An exact reproduction of each record is required.

(SOURCE RECORDS)

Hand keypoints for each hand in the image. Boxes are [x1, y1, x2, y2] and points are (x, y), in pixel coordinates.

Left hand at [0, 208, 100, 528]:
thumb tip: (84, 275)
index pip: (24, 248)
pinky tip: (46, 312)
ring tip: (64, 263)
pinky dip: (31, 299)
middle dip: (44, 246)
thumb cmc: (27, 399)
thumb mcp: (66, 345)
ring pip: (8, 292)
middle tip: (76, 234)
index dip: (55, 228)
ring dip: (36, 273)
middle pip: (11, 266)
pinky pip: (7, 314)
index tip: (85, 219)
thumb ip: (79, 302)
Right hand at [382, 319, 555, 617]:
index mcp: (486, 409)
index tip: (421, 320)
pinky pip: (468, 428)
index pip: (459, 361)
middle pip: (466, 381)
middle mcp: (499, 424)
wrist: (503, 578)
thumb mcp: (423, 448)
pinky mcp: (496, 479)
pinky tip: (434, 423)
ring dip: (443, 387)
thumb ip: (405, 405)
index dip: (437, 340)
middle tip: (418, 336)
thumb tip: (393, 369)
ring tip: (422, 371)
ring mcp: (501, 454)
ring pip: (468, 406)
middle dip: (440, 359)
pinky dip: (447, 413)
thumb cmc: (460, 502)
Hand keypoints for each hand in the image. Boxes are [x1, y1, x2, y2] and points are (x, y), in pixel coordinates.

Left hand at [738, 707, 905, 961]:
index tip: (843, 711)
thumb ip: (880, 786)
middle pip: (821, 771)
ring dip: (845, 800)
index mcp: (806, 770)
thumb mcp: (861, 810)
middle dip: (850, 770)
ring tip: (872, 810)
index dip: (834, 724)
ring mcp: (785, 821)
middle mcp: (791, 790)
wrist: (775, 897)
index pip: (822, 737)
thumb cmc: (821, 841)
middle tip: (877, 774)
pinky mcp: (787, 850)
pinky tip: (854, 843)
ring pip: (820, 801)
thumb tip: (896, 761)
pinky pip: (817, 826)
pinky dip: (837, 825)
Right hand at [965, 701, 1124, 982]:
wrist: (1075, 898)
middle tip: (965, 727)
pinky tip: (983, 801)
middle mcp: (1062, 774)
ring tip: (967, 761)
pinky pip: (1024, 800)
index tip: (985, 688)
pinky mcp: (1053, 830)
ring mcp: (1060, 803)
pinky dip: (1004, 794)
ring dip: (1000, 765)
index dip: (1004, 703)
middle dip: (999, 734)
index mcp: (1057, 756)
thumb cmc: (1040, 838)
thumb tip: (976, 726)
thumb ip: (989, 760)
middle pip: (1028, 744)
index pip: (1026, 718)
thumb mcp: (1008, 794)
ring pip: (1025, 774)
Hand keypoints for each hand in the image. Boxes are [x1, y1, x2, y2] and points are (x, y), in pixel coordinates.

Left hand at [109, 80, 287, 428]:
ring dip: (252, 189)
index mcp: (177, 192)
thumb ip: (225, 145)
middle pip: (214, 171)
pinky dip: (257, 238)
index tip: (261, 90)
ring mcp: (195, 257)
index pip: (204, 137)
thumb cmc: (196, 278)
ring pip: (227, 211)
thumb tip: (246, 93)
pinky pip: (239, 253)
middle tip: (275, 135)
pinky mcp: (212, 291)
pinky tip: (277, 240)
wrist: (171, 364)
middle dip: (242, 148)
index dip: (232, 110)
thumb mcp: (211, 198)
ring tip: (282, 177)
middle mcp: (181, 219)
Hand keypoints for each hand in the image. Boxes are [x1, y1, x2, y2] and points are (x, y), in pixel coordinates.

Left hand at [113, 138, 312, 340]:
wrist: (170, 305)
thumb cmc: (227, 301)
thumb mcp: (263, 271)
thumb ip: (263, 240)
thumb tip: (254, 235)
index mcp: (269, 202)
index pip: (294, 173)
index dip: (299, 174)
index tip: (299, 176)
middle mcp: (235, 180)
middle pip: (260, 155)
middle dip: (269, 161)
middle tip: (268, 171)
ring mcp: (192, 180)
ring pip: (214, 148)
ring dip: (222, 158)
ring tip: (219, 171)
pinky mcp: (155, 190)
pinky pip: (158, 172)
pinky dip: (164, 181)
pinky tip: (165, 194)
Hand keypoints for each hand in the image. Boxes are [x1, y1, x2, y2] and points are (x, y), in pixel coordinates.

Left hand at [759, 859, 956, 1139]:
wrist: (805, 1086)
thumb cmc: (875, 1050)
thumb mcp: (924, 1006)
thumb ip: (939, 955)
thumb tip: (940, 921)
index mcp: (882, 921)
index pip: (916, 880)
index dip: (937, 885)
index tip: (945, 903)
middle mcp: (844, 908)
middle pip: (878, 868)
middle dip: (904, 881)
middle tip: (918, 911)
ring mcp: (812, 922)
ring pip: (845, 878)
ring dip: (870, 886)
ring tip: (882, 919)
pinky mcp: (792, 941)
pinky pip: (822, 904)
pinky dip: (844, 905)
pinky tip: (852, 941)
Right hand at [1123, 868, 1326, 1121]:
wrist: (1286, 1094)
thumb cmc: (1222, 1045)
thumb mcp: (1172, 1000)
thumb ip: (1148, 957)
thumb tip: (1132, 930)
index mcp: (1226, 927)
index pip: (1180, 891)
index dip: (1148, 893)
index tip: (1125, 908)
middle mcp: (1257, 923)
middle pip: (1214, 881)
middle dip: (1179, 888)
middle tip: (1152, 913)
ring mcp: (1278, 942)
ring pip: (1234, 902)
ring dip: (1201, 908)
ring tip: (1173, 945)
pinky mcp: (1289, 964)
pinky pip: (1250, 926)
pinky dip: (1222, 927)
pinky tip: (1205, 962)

(End SOURCE RECORDS)

▶ _PROBLEM SOLUTION_:
Hand keypoints for each hand in the image. Boxes are [x1, y1, x2, y2] and points are (x, y), in pixel coordinates.

Left hand at [0, 208, 100, 528]:
thumb tip: (84, 275)
index pip: (24, 248)
pinky tip: (46, 312)
ring tip: (64, 263)
pinky dip: (31, 299)
middle dip: (44, 246)
thumb cmc: (27, 399)
thumb mcp: (66, 345)
ring pip: (8, 292)
middle tip: (76, 234)
index dip: (55, 228)
ring dip: (36, 273)
middle pip: (11, 266)
pinky pip: (7, 314)
index tip: (85, 219)
thumb ip: (79, 302)
Right hand at [382, 319, 555, 617]:
index mcp: (486, 409)
index tip: (421, 320)
pinky pip: (468, 428)
index pip: (459, 361)
middle pip: (466, 381)
middle mcp: (499, 424)
wrist: (503, 578)
thumb mcp: (423, 448)
pinky mcp: (496, 479)
pinky tip: (434, 423)
ring dip: (443, 387)
thumb ip: (405, 405)
index dip: (437, 340)
middle tip: (418, 336)
thumb tip: (393, 369)
ring tip: (422, 371)
ring mcp: (501, 454)
ring pip: (468, 406)
middle dip: (440, 359)
pinky dip: (447, 413)
thumb cmc: (460, 502)
Hand keypoints for each hand in the image. Boxes are [x1, y1, x2, y2] and points are (x, y), in pixel coordinates.

Left hand at [738, 707, 905, 961]:
index tip: (843, 711)
thumb ip: (880, 786)
middle pip: (821, 771)
ring dip: (845, 800)
index mcp: (806, 770)
thumb mcp: (861, 810)
middle dip: (850, 770)
ring tip: (872, 810)
index dip: (834, 724)
ring mcp: (785, 821)
middle mcp: (791, 790)
wrist: (775, 897)
index pip: (822, 737)
thumb cmc: (821, 841)
middle tip: (877, 774)
pinky mcp: (787, 850)
pinky tip: (854, 843)
ring pip: (820, 801)
thumb tip: (896, 761)
pinky pip: (817, 826)
pinky dip: (837, 825)
Right hand at [965, 701, 1124, 982]:
wrist: (1075, 898)
middle tip: (965, 727)
pinky tip: (983, 801)
middle mcp: (1062, 774)
ring tip: (967, 761)
pinky pip: (1024, 800)
index tip: (985, 688)
pinky mcp: (1053, 830)
ring mcp: (1060, 803)
pinky dip: (1004, 794)
ring dip: (1000, 765)
index dip: (1004, 703)
middle dip: (999, 734)
index mcp: (1057, 756)
thumb cmc: (1040, 838)
thumb tip: (976, 726)
thumb ip: (989, 760)
middle pip: (1028, 744)
index pip: (1026, 718)
thumb mcp: (1008, 794)
ring pip: (1025, 774)
Hand keypoints for each hand in the image. Boxes are [x1, y1, x2, y2] and points are (x, y), in pixel coordinates.

Left hand at [109, 80, 287, 428]:
ring dip: (252, 189)
index mcp: (177, 192)
thumb ip: (225, 145)
middle pip: (214, 171)
pinky dip: (257, 238)
index tip: (261, 90)
ring mcp: (195, 257)
index pip: (204, 137)
thumb cmc: (196, 278)
ring pip: (227, 211)
thumb tip: (246, 93)
pinky pip: (239, 253)
middle tip: (275, 135)
pinky mcp: (212, 291)
pinky tip: (277, 240)
wrist: (171, 364)
middle dip: (242, 148)
index dip: (232, 110)
thumb mcp: (211, 198)
ring tip: (282, 177)
middle mcp: (181, 219)
Hand keypoints for each hand in the image. Boxes are [x1, y1, x2, y2] and points are (x, y), in pixel coordinates.

Left hand at [113, 138, 312, 340]:
wrist: (170, 305)
thumb cmc: (227, 301)
thumb mcp: (263, 271)
thumb ip: (263, 240)
thumb tip: (254, 235)
index mcp: (269, 202)
index pip: (294, 173)
index dip: (299, 174)
index tip: (299, 176)
middle mcp: (235, 180)
middle pip: (260, 155)
middle dip: (269, 161)
middle tip: (268, 171)
ring mcp: (192, 180)
ring pip: (214, 148)
ring dip: (222, 158)
ring tip: (219, 171)
pinky mcp: (155, 190)
pinky pip: (158, 172)
pinky dip: (164, 181)
pinky tip: (165, 194)
Hand keypoints for each hand in the image. Boxes are [x1, y1, x2, y2] and points are (x, y), in pixel coordinates.

Left hand at [759, 859, 956, 1139]:
wrist: (805, 1086)
thumb cmc: (875, 1050)
thumb mcp: (924, 1006)
thumb ip: (939, 955)
thumb tip: (940, 921)
index mcp: (882, 921)
index pip: (916, 880)
index dip: (937, 885)
index tip: (945, 903)
middle mcp: (844, 908)
middle pip: (878, 868)
middle dip: (904, 881)
middle tip: (918, 911)
ring mcp: (812, 922)
ring pip: (845, 878)
ring dip: (870, 886)
ring tip: (882, 919)
pinky mcp: (792, 941)
pinky pip: (822, 904)
pinky dip: (844, 905)
pinky tip: (852, 941)
Right hand at [1123, 868, 1326, 1121]:
wrist: (1286, 1094)
thumb cmc: (1222, 1045)
thumb mcp: (1172, 1000)
thumb ip: (1148, 957)
thumb tip: (1132, 930)
index mcp: (1226, 927)
index pip: (1180, 891)
index dip: (1148, 893)
index tip: (1125, 908)
middle mcp: (1257, 923)
middle pip: (1214, 881)
middle dip: (1179, 888)
middle tip: (1152, 913)
ring mcp: (1278, 942)
ring pip: (1234, 902)
ring dip: (1201, 908)
ring tip: (1173, 945)
pinky mcp: (1289, 964)
pinky pip: (1250, 926)
pinky dip: (1222, 927)
pinky tip: (1205, 962)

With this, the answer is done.